[[ Extracted information open ]]
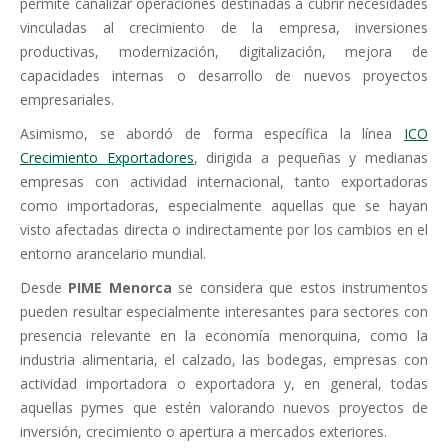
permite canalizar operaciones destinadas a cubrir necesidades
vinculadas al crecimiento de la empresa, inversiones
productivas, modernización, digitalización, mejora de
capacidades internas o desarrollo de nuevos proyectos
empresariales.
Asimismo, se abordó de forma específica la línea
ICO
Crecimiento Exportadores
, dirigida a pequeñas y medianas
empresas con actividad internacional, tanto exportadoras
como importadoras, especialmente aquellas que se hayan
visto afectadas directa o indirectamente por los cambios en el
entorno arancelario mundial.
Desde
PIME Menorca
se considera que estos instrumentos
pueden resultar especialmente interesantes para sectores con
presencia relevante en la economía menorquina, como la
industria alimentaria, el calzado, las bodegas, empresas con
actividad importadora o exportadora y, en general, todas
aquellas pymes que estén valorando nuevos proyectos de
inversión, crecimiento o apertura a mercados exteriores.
[[ Extracted information closed ]]
Aim of the exercise — Rewrite the text from the records, replacing "ICO" with "Instituto de Crédito Oficial" and keeping everything else the same. Omit the pictures from your answer.

Answer —
permite canalizar operaciones destinadas a cubrir necesidades
vinculadas al crecimiento de la empresa, inversiones
productivas, modernización, digitalización, mejora de
capacidades internas o desarrollo de nuevos proyectos
empresariales.
Asimismo, se abordó de forma específica la línea
Instituto de Crédito Oficial
Crecimiento Exportadores
, dirigida a pequeñas y medianas
empresas con actividad internacional, tanto exportadoras
como importadoras, especialmente aquellas que se hayan
visto afectadas directa o indirectamente por los cambios en el
entorno arancelario mundial.
Desde
PIME Menorca
se considera que estos instrumentos
pueden resultar especialmente interesantes para sectores con
presencia relevante en la economía menorquina, como la
industria alimentaria, el calzado, las bodegas, empresas con
actividad importadora o exportadora y, en general, todas
aquellas pymes que estén valorando nuevos proyectos de
inversión, crecimiento o apertura a mercados exteriores.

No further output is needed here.